Japan: what I will miss


After being in Japan for 3 week, there are things that I will miss and wish we had in England.

1. Japanese Western Toilets – some toilet lids automatically lift up, some seats are warm when you sit on them, some play music, some have a dryer in the toilet, most have a control that squirts water and makes flushing noises. They are just more hygienic.

2. Convenience stores – they give you straws and cutlery with your purchases, they warm up your food if you want, they all have toilets in.

3. Japanese are extremely friendly and helpful people even if they can’t speak English.

4. There are random wi-fi spots everywhere.

5. Petrol station, where an assistant fills up your car and wipes your windows (you literally just sit in the car and they do everything).

6. Beautiful mountainous views everywhere.

7. Vendor machines on the streets.

8. Splendid, pretty, relaxing Japanese gardens.

9. Taking your shoes and being bare foot in restaurants and other places.

10. Masses amount of different fish in restaurants for a cheap price.

11. Fruit flavoured strong cans (I have no idea what alcohol they are).

12. Japanese food: udon, fresh fish, takoyaki,

13. People walking around in kimonos.

14. Neon lights.

15. Tall skyscrapers.

What you may want to be aware of if you travel around Japan:

1. If you are driving, there are load, I mean LOADS of traffic lights.

2. The soap in the toilets is like thin, watery soap.

3. They just don’t have proper English cheese.

4. If you are a vegetarian, it hard to find a meal in a restaurant unless you eat fish.

5. Mosquitos.

Tokyo: Fish market, Pokemon, Yoyogi park, Shinjuku and the Skytree

What a packed day! We got up early so that we could compact our day. It was our last full day in Japan. Our last day!

4 travellers! 3 weeks! 1 country! Can’t believe I was leaving the next day.

First to do was go to the Tsukiji fish market as we it was closed the day before. As we were departing the subway, we were struggling to walk along the street with so many people heading towards the market. When we arrived there, they were already starting to pack up. It was only 11. We managed to wander around the fish market, seeing mountains of fresh fish. Some I recognised; others I did not. There were some strange looking fish. In the market, we nearly got run over several time by small motorised carriers. The guys on these were going as fast as they could backwards and forward, but they were very skilful driving.

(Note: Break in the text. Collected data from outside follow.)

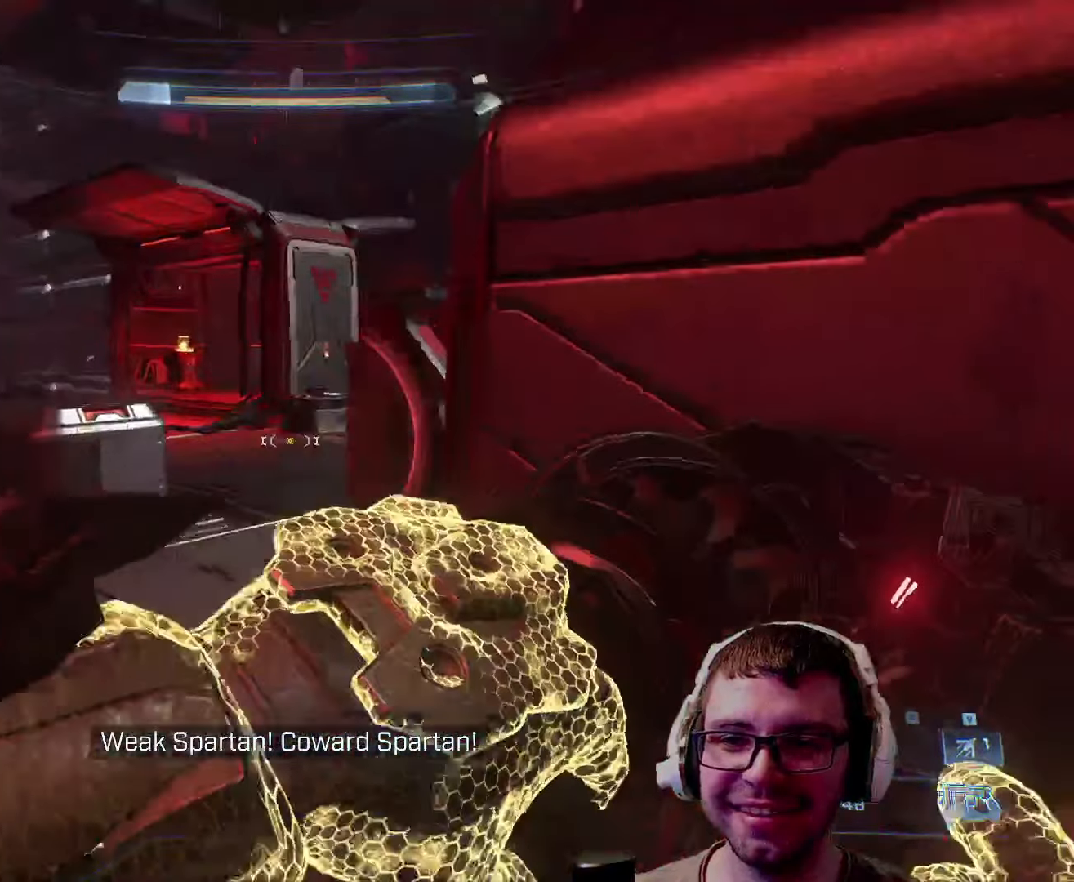
{"keys": [], "mouse": [], "events": [[100, "s", "down"], [317, "s", "up"], [500, "d", "up"]]}
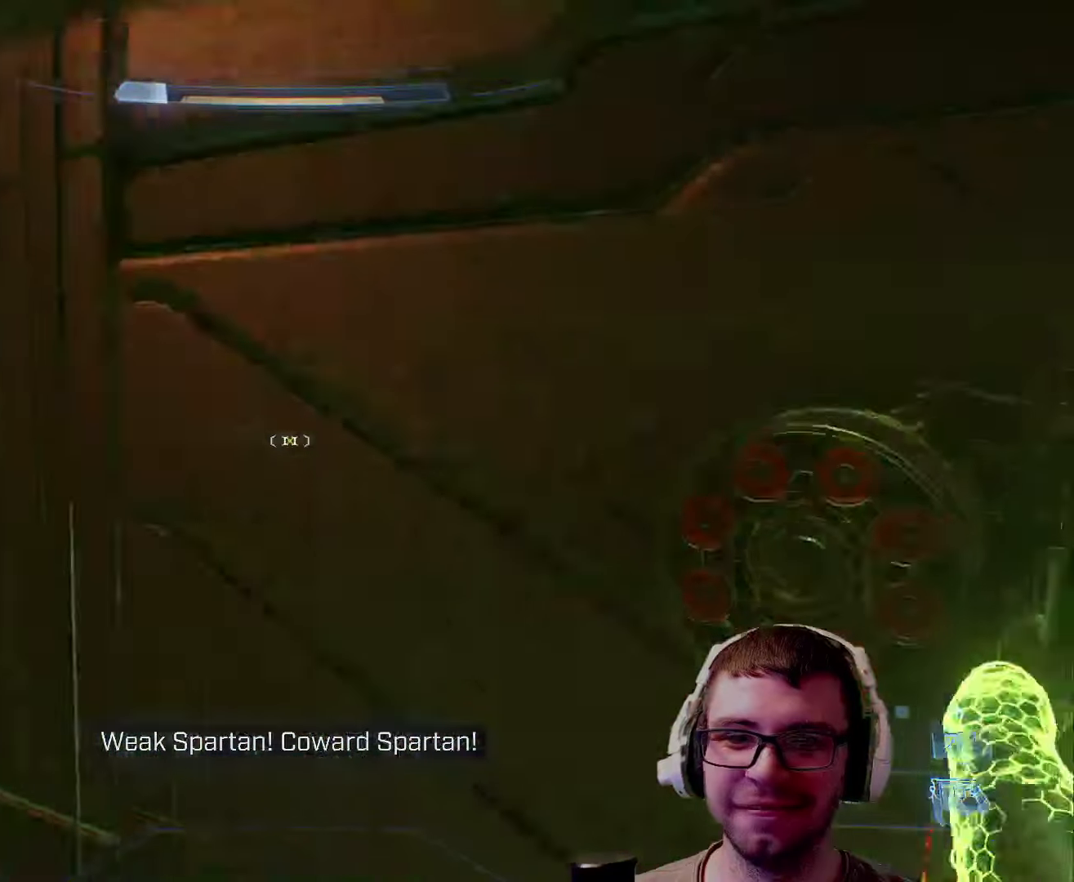
{"keys": [], "mouse": [], "events": [[50, "a", "down"], [483, "a", "up"]]}
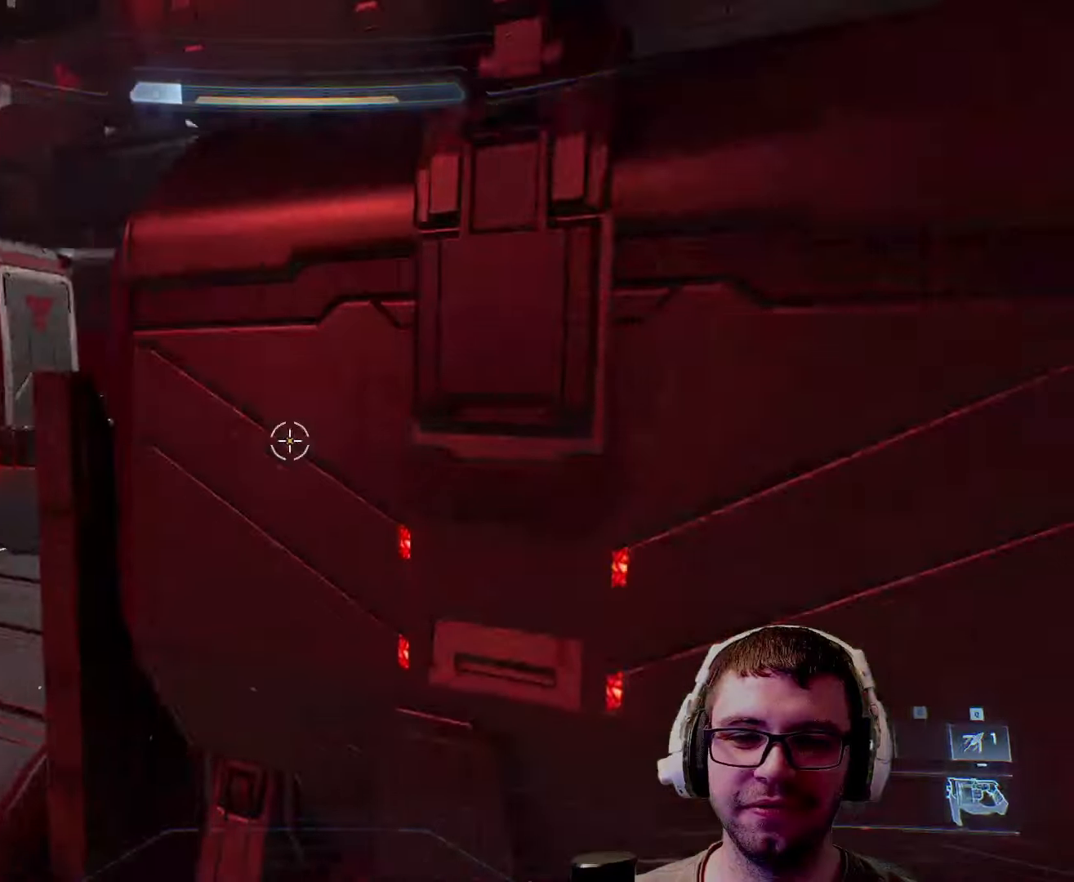
{"keys": ["a"], "mouse": [], "events": [[67, "d", "down"], [200, "d", "up"], [200, "s", "down"], [267, "a", "down"], [350, "s", "up"]]}
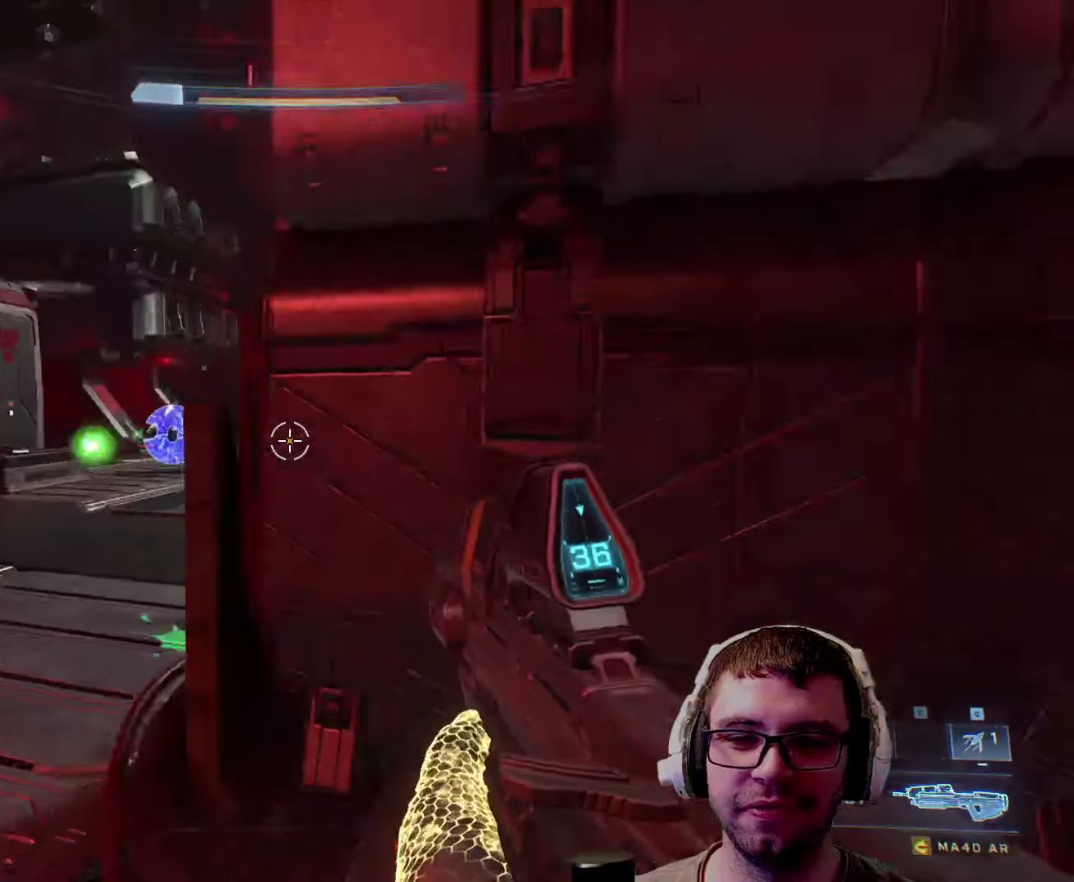
{"keys": ["d"], "mouse": [], "events": [[233, "mouse_right", "down"], [283, "mouse_right", "up"], [333, "a", "up"], [383, "d", "down"]]}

Next stop was Tokyo tower. It kind of looks like the Eiffel Tower but red and white. We decided not to go up the tower as we were going to find city views from other buildings.


We travelled by subway to Roppongi Hills, which is a centre of culture and shopping. The top of the Mori Tower was incredible. This was one thing on our list, we wanted to do. On the 52nd floor observation deck, it offered a 360 degree panorama of the city as well as loads of Pokemon features.


It had several drawings and comic strips represented on the wall, a movie theatre, cardboard cut-outs as well as a dark room with Pok-a-balls in. When you press these, holograms appeared in front of you of different Pokemon.





Also, there is a Pokemon cafe, which presented food as Pikachu or balls. Unfortunately, I didn’t eat there as the queue was literally a mile long just to eat there. The food, however, looked incredible.



There was also an Art gallery, which was a little strange but interesting too. In the gallery, they had asked children what they thought was going on the the different art, which was then recorded underneath. Some of the things, the children came up with, did make me giggle.
There were these amazing art, where there were lots of photographs merged together but in a sort of realistic way.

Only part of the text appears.